Erdoğan, AA muhabirine yaptığı açıklamada, Merkez Bankası'nın son yıllarda güvenilirliği artan saygın bir kurum haline geldiğini belirterek, bundan dolayı iktisadi birimlerin beklentilerini yönlendirme ve etkileme gücüne sahip olduğunu söyledi.
Bütün ülkelerin merkez bankalarının kurlardaki bu tür artışlara müdahale edebileceğini anlatan Erdoğan, kurlardaki artışların enerji fiyatlarını, borç stoğunu etkileyebileceğini, kurlardan enflasyona doğru bir geçişkenliğin söz konusu olabileceğini ve kurların faizlerde artış beklentisini tetikleyebileceğini kaydetti.
Prof. Dr. Erdoğan, "Dolayısıyla, Merkez Bankası'nın kurlara doğrudan müdahale etmesi ya da dolarda aşırı bir sapma eğilimi ortaya çıktığı zaman doğrudan müdahale etmesi, son derece doğal bir gelişmedir" ifadesini kullandı.
Erdoğan, Merkez Bankası'nın bütün bu beklentileri kırmak adına kurlarda aşırı bir artış eğilimi çıktığında, müdahale ederek o artış eğilimini elemine edebileceğini vurgulayarak, "İhracat-ithalat, enflasyon, faiz, doğrudan yabancı yatırımlar gibi makro ekonomik değişkenlerde olası bir sapma eğilimini önlemek amacıyla Merkez Bankası'nın bu tarz müdahalesi iktisadi birimlerin psikolojisini olumlu yönde etkiler. Bu şekilde okumak lazım" diye konuştu.
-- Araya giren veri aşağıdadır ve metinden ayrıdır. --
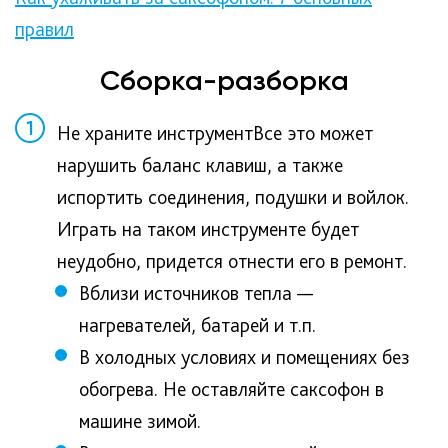
правил
Сборка-разборка
1
Не храните инструментВсе это может
нарушить баланс клавиш, а также
испортить соединения, подушки и войлок.
Играть на таком инструменте будет
неудобно, придется отнести его в ремонт.
Вблизи источников тепла —
нагревателей, батарей и т.п.
В холодных условиях и помещениях без
обогрева. Не оставляйте саксофон в
машине зимой.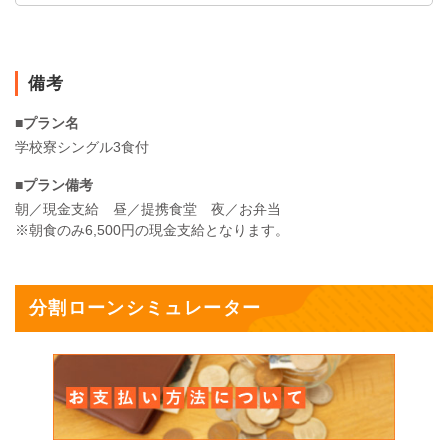
備考
■プラン名
学校寮シングル3食付
■プラン備考
朝／現金支給 昼／提携食堂 夜／お弁当
※朝食のみ6,500円の現金支給となります。
分割ローンシミュレーター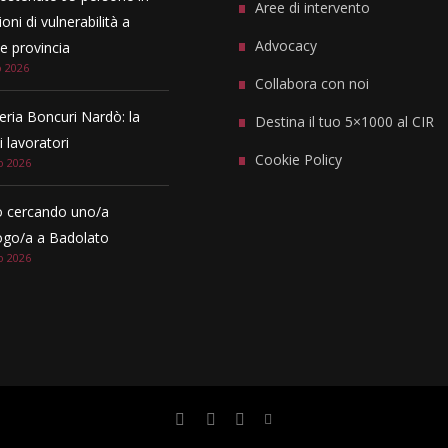
Aree di intervento
oni di vulnerabilità a
Advocacy
 provincia
o 2026
Collabora con noi
eria Boncuri Nardò: la
Destina il tuo 5×1000 al CIR
i lavoratori
Cookie Policy
o 2026
 cercando uno/a
ogo/a a Badolato
o 2026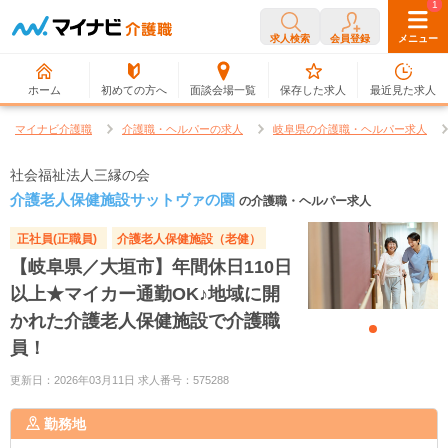
0
1
求人検索
会員登録
メニュー
ホーム
初めての方へ
面談会場一覧
保存した求人
最近見た求人
マイナビ介護職
介護職・ヘルパーの求人
岐阜県の介護職・ヘルパー求人
社会福祉法人三縁の会
介護老人保健施設サットヴァの園
の介護職・ヘルパー求人
正社員(正職員)
介護老人保健施設（老健）
【岐阜県／大垣市】年間休日110日
以上★マイカー通勤OK♪地域に開
かれた介護老人保健施設で介護職
員！
更新日：2026年03月11日 求人番号：575288
勤務地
- Merkez Bankası'nın kısa vadeli faizleri arttırmaması
Merkez Bankası'nın bütün baskılara rağmen faizleri arttırmamasının çok önemli bir karar olduğunu vurgulayan Prof. Dr. Erdoğan, "Bu, Türkiye ekonomisinin 1990'lı yıllar boyunca yüksek reel faizler dolayısıyla kısa vadeli sermaye hareketlerini ülkeye çekip, yüksek
faiz dağıtan ülke imajını sildiğini gösterir. Çünkü faizler değiştirildiği zaman kurlarda ilk önce kısa vadeli bir düşüş sonra yeniden artış ortaya çıkacak. Bu, 'faiz kur sarmalı' yani 'faizleri arttır kur düşsün, kur yeniden artsın faizleri bir daha arttır' şeklinde devam eden bir kısır döngüyü ortaya çıkarır. Bu da Türkiye ekonomisini 1990'lı yıllara götürme tehlikesini ortaya çıkarabilir" şeklinde konuştu.
Erdoğan, Türkiye ekonomisi 2002 sonrasında mali disiplin sağlandığı için reel faizlerde inanılmaz boyutlarda düşüş, borçlanma vadesinde de artış görüldüğüne dikkati çekerek, Türkiye ekonomisi 1990'lı yıllarda en çok reel
faiz dağıtan ülkeler arasında ilk sıralarda yer alırken, 2002 yılından sonra yüksek reel
Faiz politikasından vazgeçtiğini, bunun da ciddi bir başarı olduğunu söyledi.
Şuanda mali disiplin sağlanmamış olsaydı faizlerin arttırılmasının kaçınılmaz olacağını savunan Erdoğan, "Şuanda faizler arttırılmamışsa bunun iki önemli ayağı vardır. Birincisi Merkez Bankası dik bir duruş sergilemiştir, ikincisi de Türkiye'de borçların çevrilebilme riski yoktur. Şuan Türkiye'de mali disiplin sağlandığı ve borçların vadesi uzun olduğu için faizlerin üzerinde baskı oluşmuyor" ifadesini kullandı.